Sequoia Project proposes patient matching framework
The lack of effective patient data matching is an ongoing obstacle to seamless information exchange between organizations, according to a new study released this week by The Sequoia Project and the Care Connectivity Consortium (CCC).
The study, a multi-year effort to examine best practices for patient matching with health information exchange partners, said that for EHRs to deliver on the promise of better healthcare, patient data must be sent and received easily among providers across disparate systems.
"These shared records must be accurate and useable," Mariann Yeager, CEO of The Sequoia Project CEO, and Michael Matthews, CEO of MedVirginia, wrote in an introduction to the study. "Patient matching is critical to the successful sharing of patient records, but the eHealth Exchange, the nation's largest health data sharing network, and many others have observed patient data matching is an ongoing obstacle to seamless information exchange between organizations."
The study proposes a framework for patient identity management and includes actionable best practices and a roadmap for future growth and improvement in nationwide patient matching strategies.
Called, "A Framework for Cross-Organizational Patient Identity Management," the study features a case study of how Intermountain Healthcare increased successful match rates among exchange partners from 10 percent to greater than 95 percent. The paper also includes a proposed matching maturity model and specific practices for a national patient matching framework, now open to public comment.
The study also lists minimally acceptable patient matching practices for CIOs, CTOs and other technology leaders to adopt, if they haven't already, and this list establishes a "floor" in terms of matching patients across organizational boundaries.

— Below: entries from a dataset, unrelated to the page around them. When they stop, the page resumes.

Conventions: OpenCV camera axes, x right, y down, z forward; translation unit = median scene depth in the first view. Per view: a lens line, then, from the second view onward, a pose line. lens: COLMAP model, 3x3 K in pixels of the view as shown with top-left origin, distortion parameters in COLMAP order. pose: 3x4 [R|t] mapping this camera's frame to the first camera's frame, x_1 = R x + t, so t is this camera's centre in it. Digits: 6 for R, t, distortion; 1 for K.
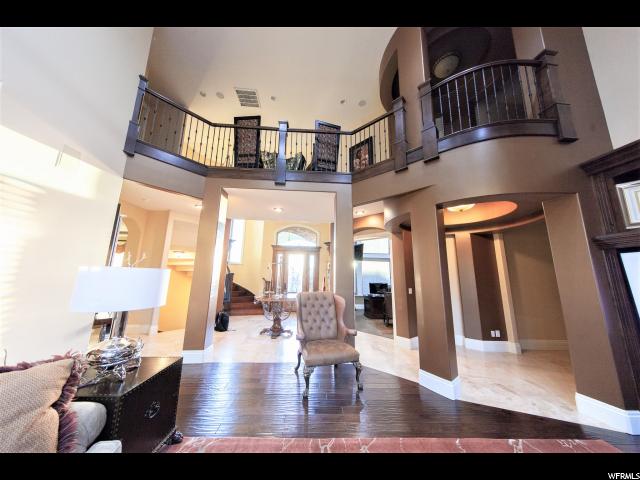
lens RADIAL K [[198.5, 0, 322.9], [0, 198.5, 240.9], [0, 0, 1]] dist [0.017303, 0.000031]
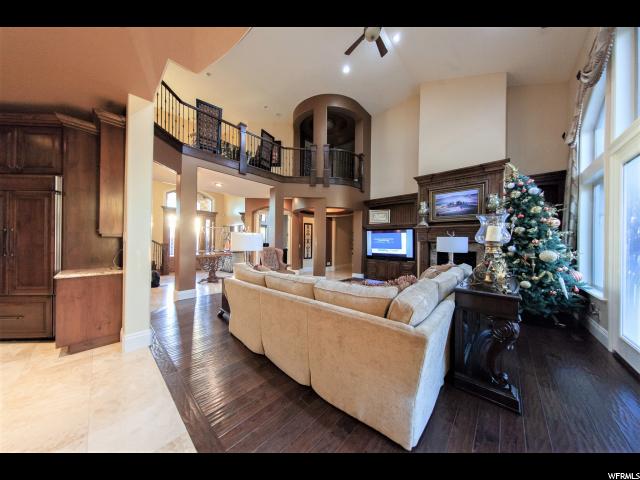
lens RADIAL K [[198.5, 0, 322.9], [0, 198.5, 240.9], [0, 0, 1]] dist [0.017303, 0.000031]
pose [[0.710496, -0.006682, 0.703670, -0.748596], [-0.121442, 0.983788, 0.131962, -0.066417], [-0.693143, -0.179213, 0.698165, -0.444024]]
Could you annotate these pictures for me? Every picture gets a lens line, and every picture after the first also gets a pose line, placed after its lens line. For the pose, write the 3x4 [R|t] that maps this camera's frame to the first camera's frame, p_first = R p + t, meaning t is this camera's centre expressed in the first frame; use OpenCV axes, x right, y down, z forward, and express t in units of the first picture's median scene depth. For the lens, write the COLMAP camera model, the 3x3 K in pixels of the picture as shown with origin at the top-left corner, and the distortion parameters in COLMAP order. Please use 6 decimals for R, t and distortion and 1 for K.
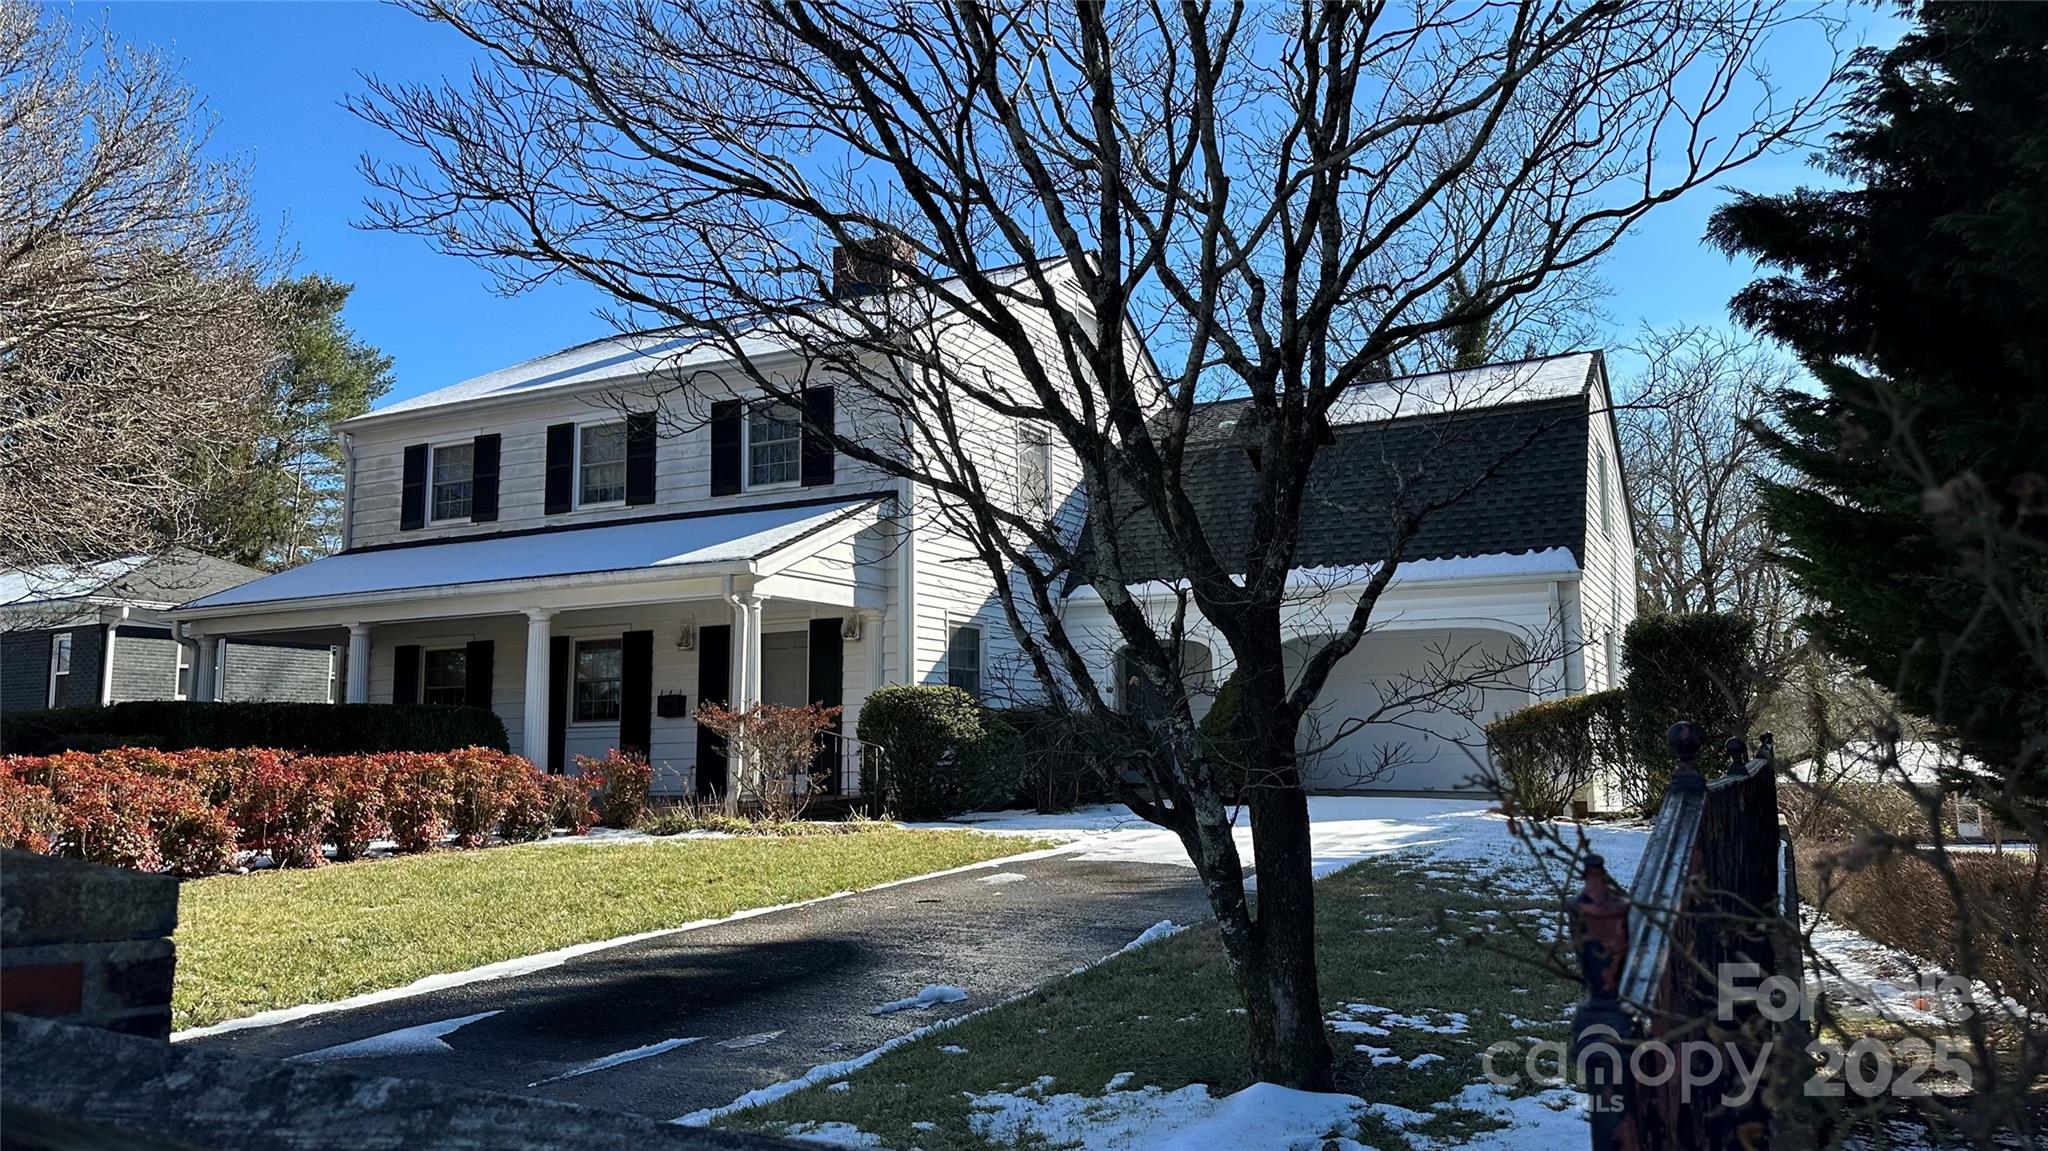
lens RADIAL K [[1427.9, 0, 1024.0], [0, 1427.9, 575.5], [0, 0, 1]] dist [0.051367, 0.000507]
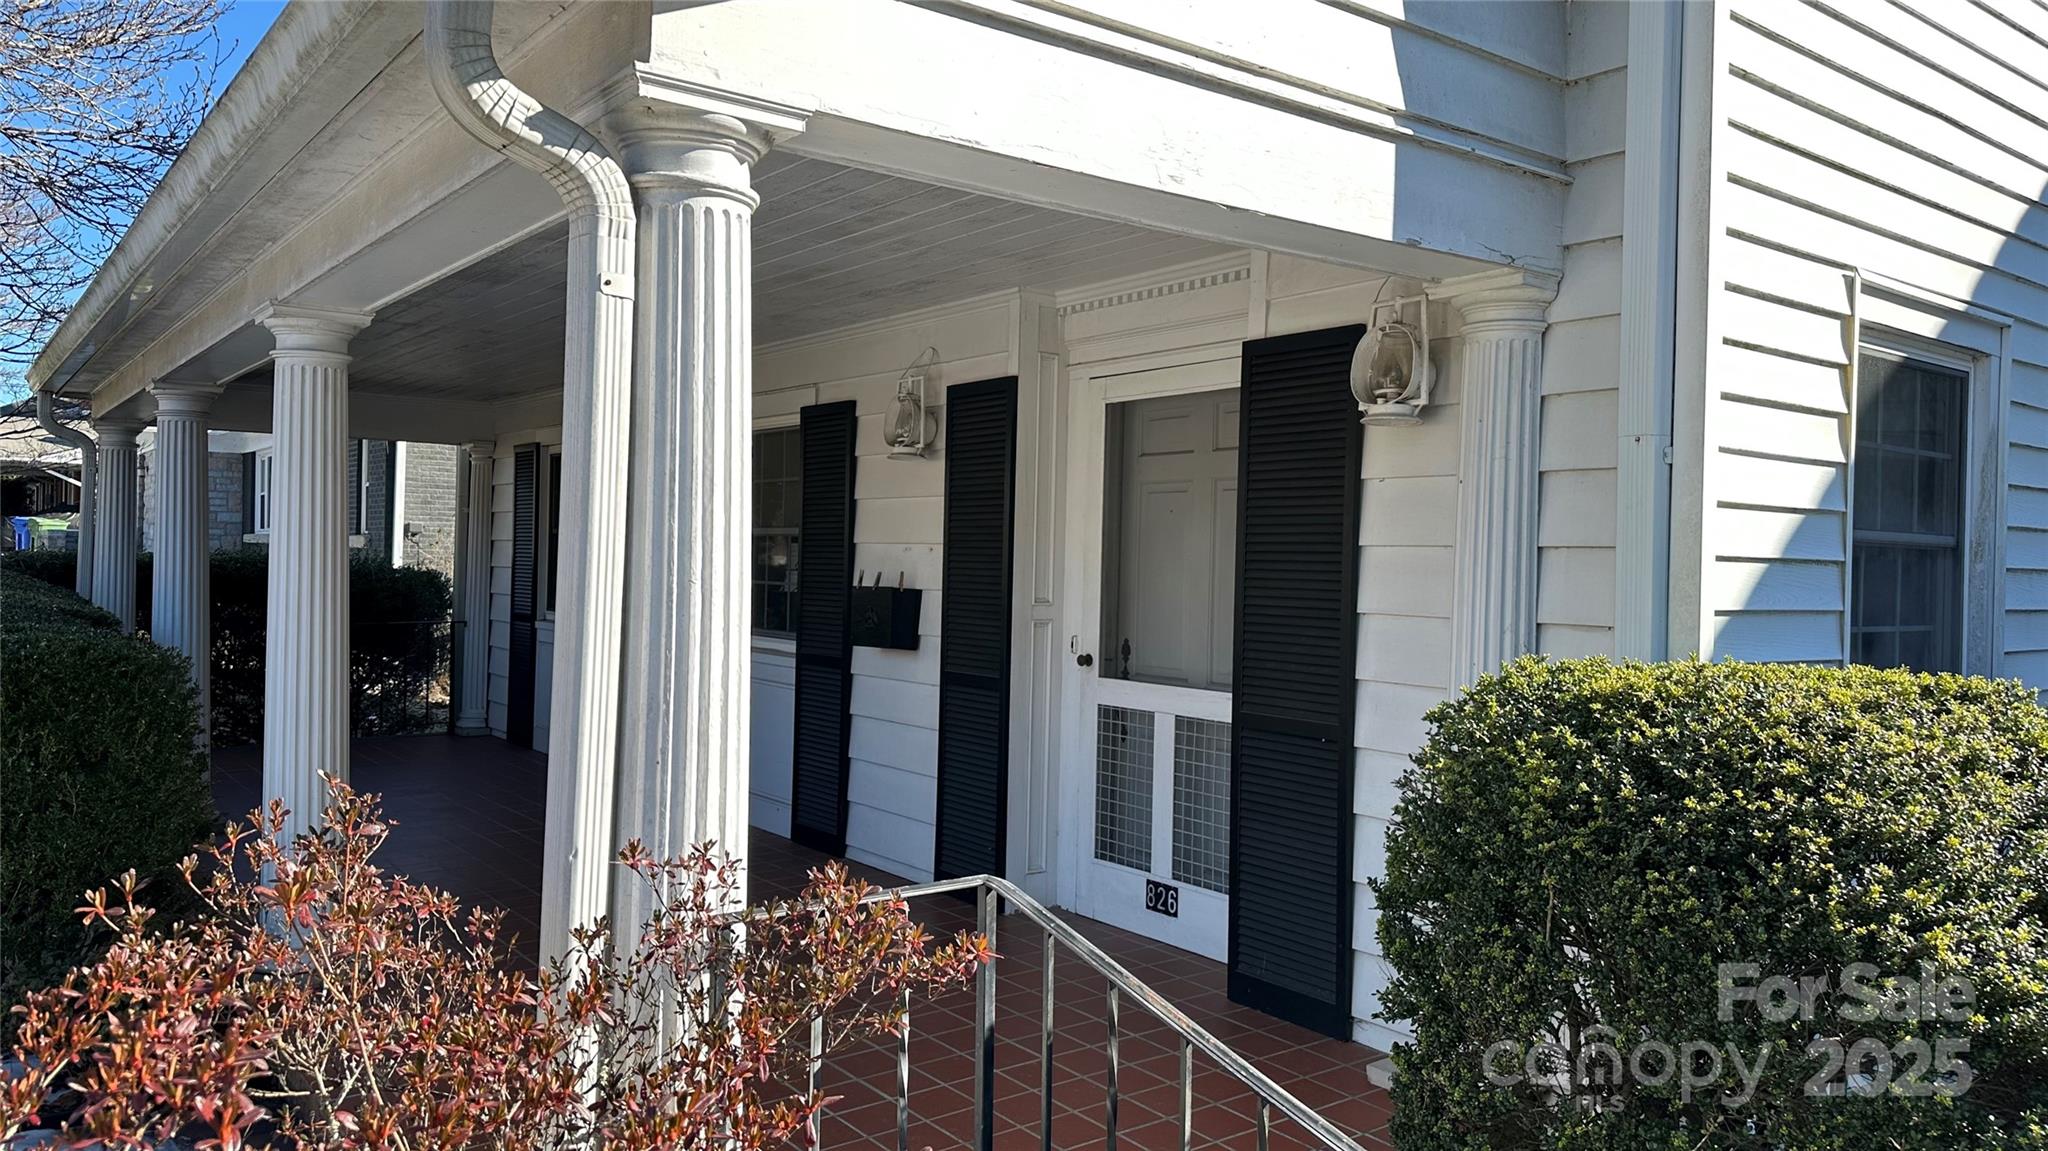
lens RADIAL K [[1427.9, 0, 1024.0], [0, 1427.9, 575.5], [0, 0, 1]] dist [0.051367, 0.000507]
pose [[0.910302, 0.035340, -0.412434, -0.077968], [0.020937, 0.991143, 0.131138, 0.038934], [0.413416, -0.128010, 0.901499, 0.755914]]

"Right now, many care organizations are experiencing match rates that are far too low – reducing effectiveness of care, increasing costs, and impacting the patient experience," Eric Heflin, chief technology officer for The Sequoia Project and co-author of the paper, said in a statement. "We need an approach that delivers the best possible means to match patients, and the paper released today clearly illustrates that it's possible and within reach, even without a curated national identifier."
The paper is available now on The Sequoia Project website, and all organizations with an interest in patient matching are encouraged to review the materials and provide feedback during the public comment period that will end on January 22, 2016.
The Sequoia Project is a non-profit 501c3 organization chartered to advance implementation of secure, interoperable nationwide health information exchange. The Care Connectivity Consortium is an interoperability collaboration working to improve and advance the technology available for electronic health information exchange across the country. It is comprised of healthcare organizations involved in the use of electronic medical records – Geisinger Health System, Kaiser Permanente, Mayo Clinic, Intermountain Healthcare and OCHIN.